2GO or 2GO Sea Solutions, also known as 2GO Travel, is a passenger ferry company based in Manila, Philippines, the shipping and passenger ferry arm of 2GO Group, and the only remaining Manila-based major interisland passenger ferry company, with its main hub located in Pier 4 at the Manila North Harbor.

The company was formed in 2012 following a significant realignment of ferry transportation in the Philippines in which the brands SuperFerry, Cebu Ferries and SuperCat under the Aboitiz Transport System was purchased by Negros Navigation for US$105 million. At the same time, a unit of China-Asean Investment Cooperation Fund, a Netherlands-based, private equity firm wholly owned by the Chinese government, took a controlling stake in Negros Navigation through an equity infusion. Because Negros Navigation was a privately held firm the exact amount invested by the Fund was not disclosed.

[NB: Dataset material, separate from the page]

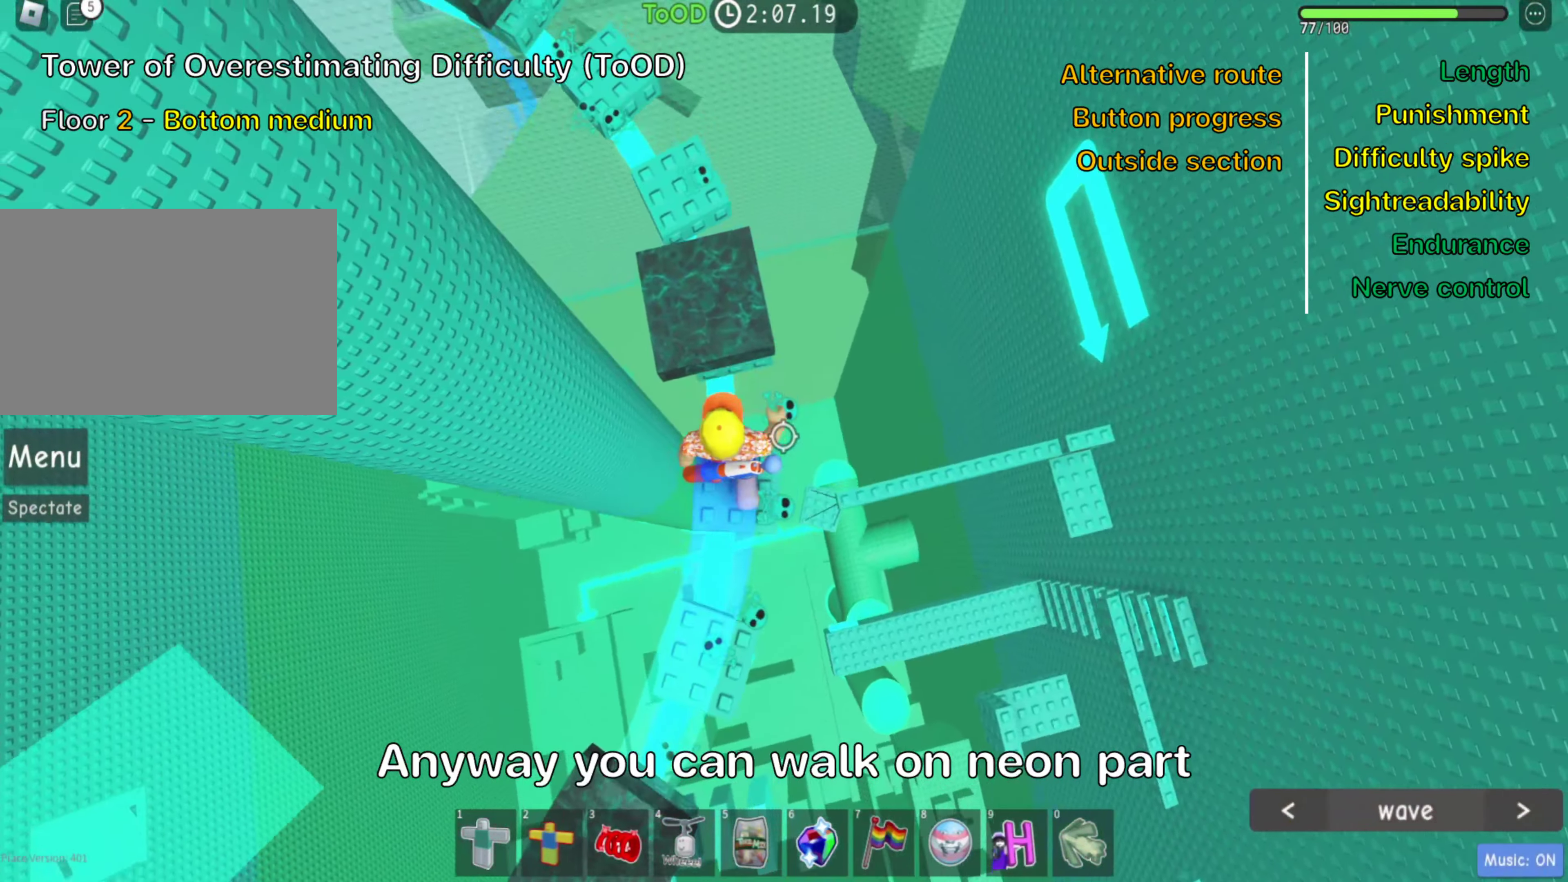
{"keys": ["w"], "events": []}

2GO, previously as a logistics arm of Aboitiz Transport System, is now one of the major operator of inter-island vessels in the country, which as of mid-2021 has a total of 10 operating vessels. It has a total passenger capacity of 7,450,162 passengers and an aggregate cargo capacity of 338,305 twenty-foot equivalent units.

History

SuperFerry

SuperFerry, founded as Aboitiz Shipping Company, later Aboitiz SuperFerry was one of the largest ferry companies in the Philippines before it was purchased by Negros Navigation. The shipping company was known in the 1990s as William, Gothong & Aboitiz (WG&A Philippines), where the latter eventually bought the entire shares of WG&A consortium from William Lines and Gothong Lines Group leaving the full control of the company to Aboitiz. The Gothong Group restarted its own shipping company called Carlos A. Gothong Lines (CAGLI), while the William Group opted to concentrate on its logistics, warehousing, and courier business, called Fast Logistics. SuperFerry and its sister companies SuperCat and Cebu Ferries were eventually merged with Negros Navigation where the latter bought all the shares of Aboitiz Transport System and relaunched in 2012 as 2GO Travel. The SuperFerry brand was subsequently retired after the merger.

Negros Navigation

Negros Navigation Co., Inc. (NENACO) was one of the oldest domestic shipping companies in the Philippines. It was organized and registered with the Securities and Exchange Commission (SEC) on July 26, 1932, for the purpose of transporting passengers and cargo at ports of call in the Philippines. In the 1960s Nenaco was the first among the domestic shipping companies to operate brand new, fast, and luxurious air-conditioned passenger ships. Throughout the 1970s & 1980s, NENACO constructed and operated a modern passenger terminal in Manila's North Harbor and pioneered in offering special cruises to the Philippine tourist spots using its coastwise vessels. Nenaco also launched its containerization program and ushered a new industry trend on the use of roll-on roll-off (“RORO”) vessels. It used to deploy shuttle buses in Baclaran, Cubao and Alabang which takes passengers to the pier terminal.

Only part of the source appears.